Set problem 1: Please set down the part of the discussion of search keywords that begins at the words "Len replies: Yes." and stops after "are searching for.".
Set problem 2: In the discussion of search keywords, which theory is proposed for formalizing the distance between keywords and a concept?

Len replies: Yes. They have acquired these keywords by habit formation.
This is behavioral. The results modify the behavior and they search again.
One can ask the question, is the band jamming or is the jam banding? Both
models are useful. I like the band model because it deals with practiced
signal generators who must process information faster than real time. They
do this by discerning setup patterns that can be modified in real time to
produce behaviors that are novel to the observers.
>Recently I came across this through a
>site's log. Some people used "green tea weight loss" others used herbal
>weight loss". You can notice here that some are using a more general term
>than the others. Statistically, we can notice that about these keywords are
>closer or farther than the concept they are searching for.
The issue is the degree of certainty one has apriori that the concept you
have identified is the attractor. They can disagree. That is why WordNet
has word senses. Yes, we can construct models based on communities of
discourse (more below) and if the user has opted into membership, require
them to ontologically commit.
>What we can do though is constructing a working model of this tacit
ontology in order to
>find what are the different keywords related to a particular concept and
how
>far from the concept they are. We may use possibility theory to formalize
>such distance. Then, to process this we can encode it in a language able to
>express this type of relation. They are not judgment call if their thinking
>is right or wrong, this is simply an a posteriori model.

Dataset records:
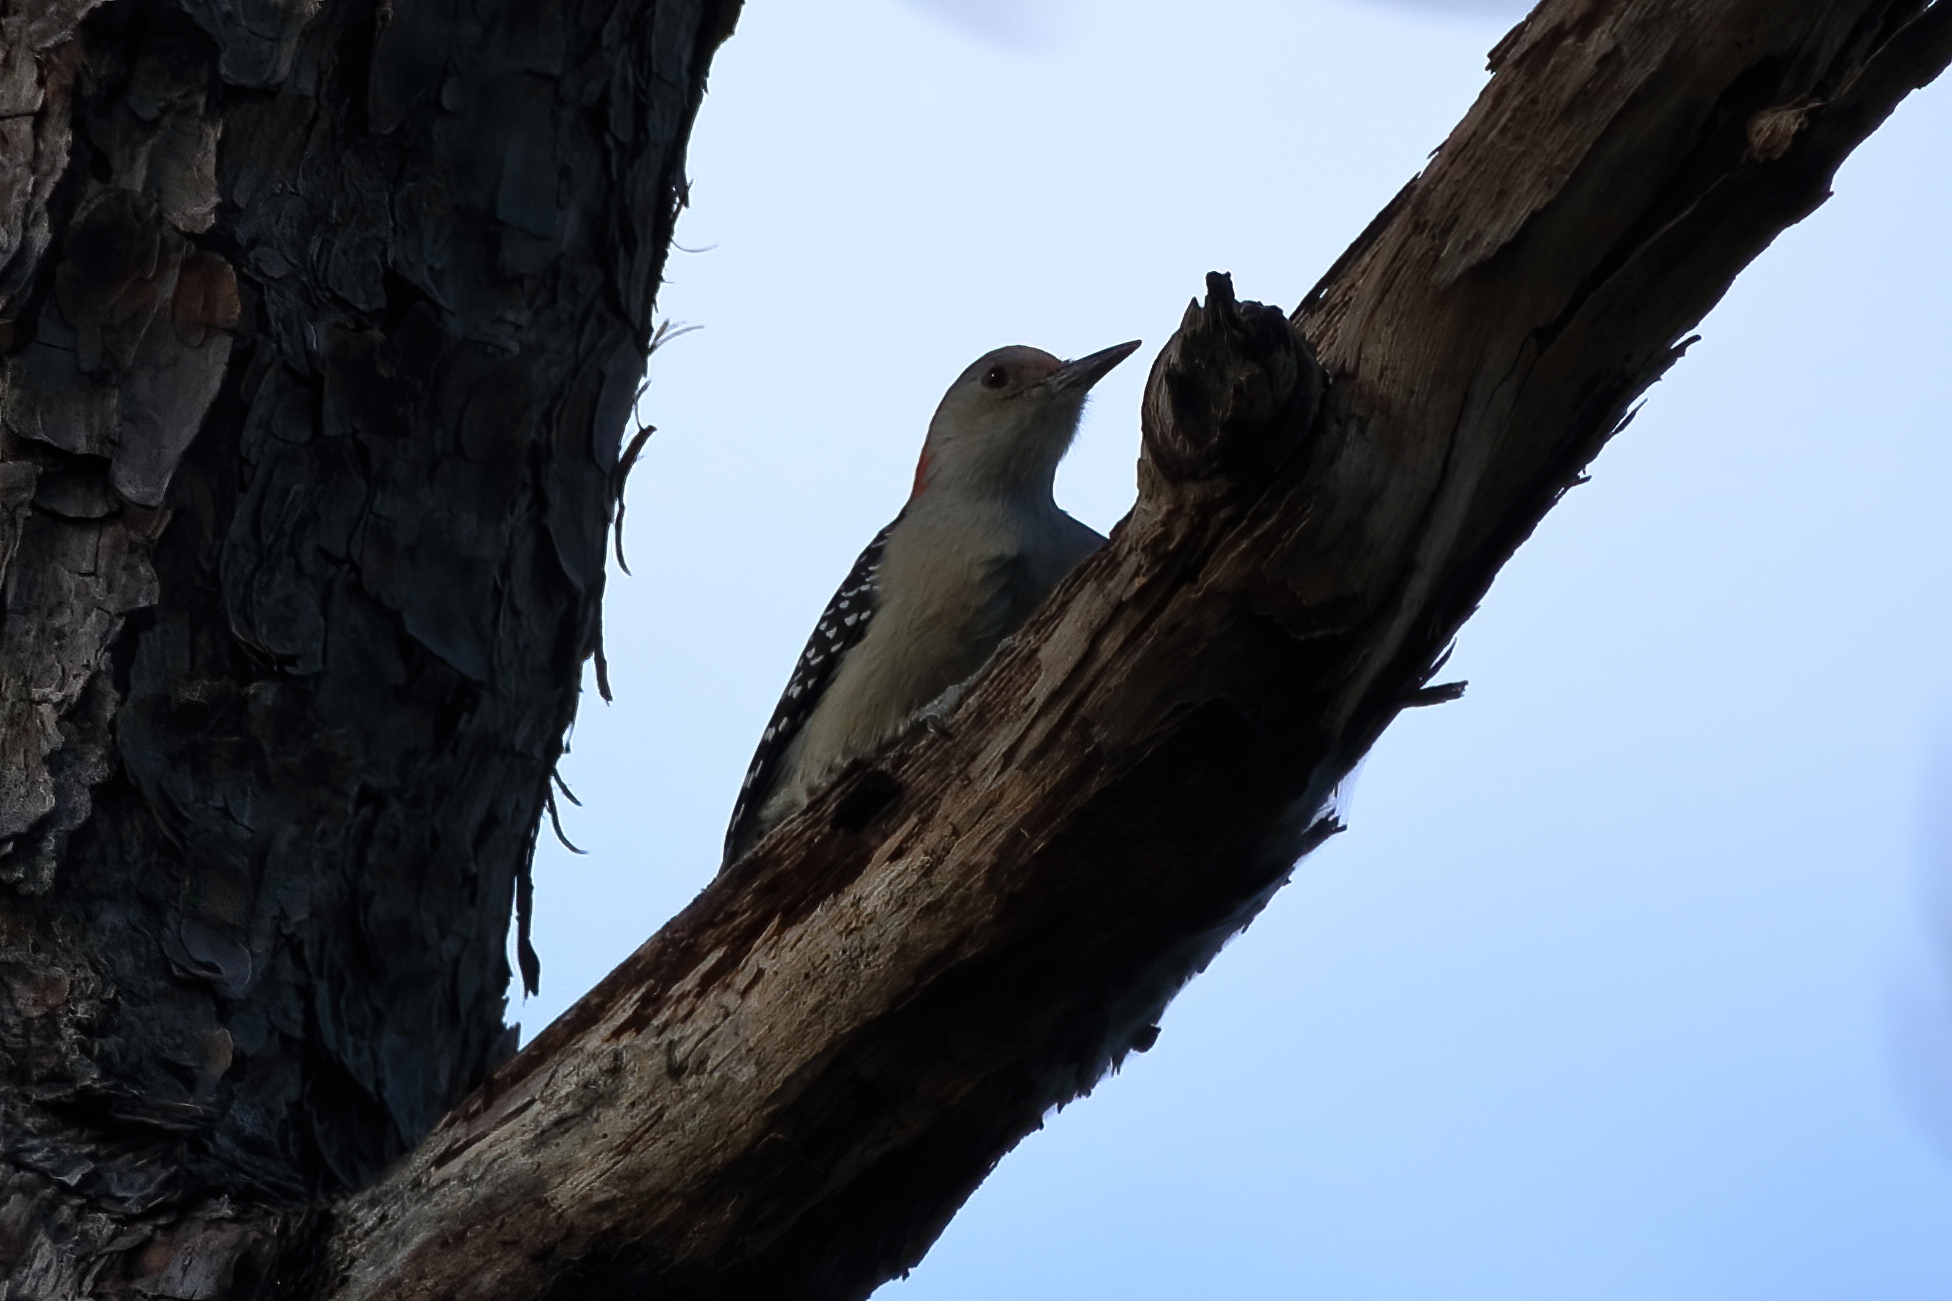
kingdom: Animalia
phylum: Chordata
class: Aves
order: Piciformes
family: Picidae
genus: Melanerpes
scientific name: Melanerpes carolinus
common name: Red-bellied woodpecker
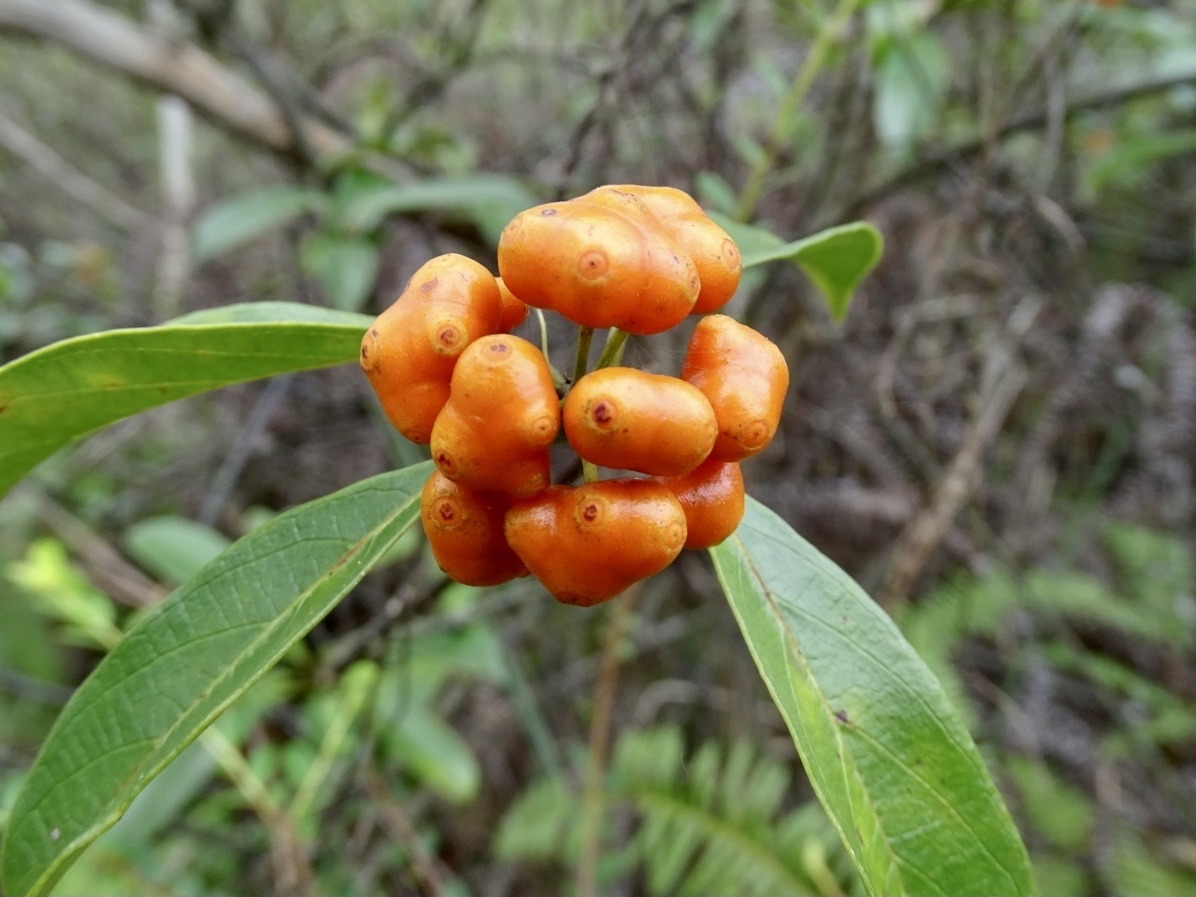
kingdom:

Task solution 1:
Len replies: Yes. They have acquired these keywords by habit formation.
This is behavioral. The results modify the behavior and they search again.
One can ask the question, is the band jamming or is the jam banding? Both
models are useful. I like the band model because it deals with practiced
signal generators who must process information faster than real time. They
do this by discerning setup patterns that can be modified in real time to
produce behaviors that are novel to the observers.
>Recently I came across this through a
>site's log. Some people used "green tea weight loss" others used herbal
>weight loss". You can notice here that some are using a more general term
>than the others. Statistically, we can notice that about these keywords are
>closer or farther than the concept they are searching for.

Task solution 2: Possibility theory.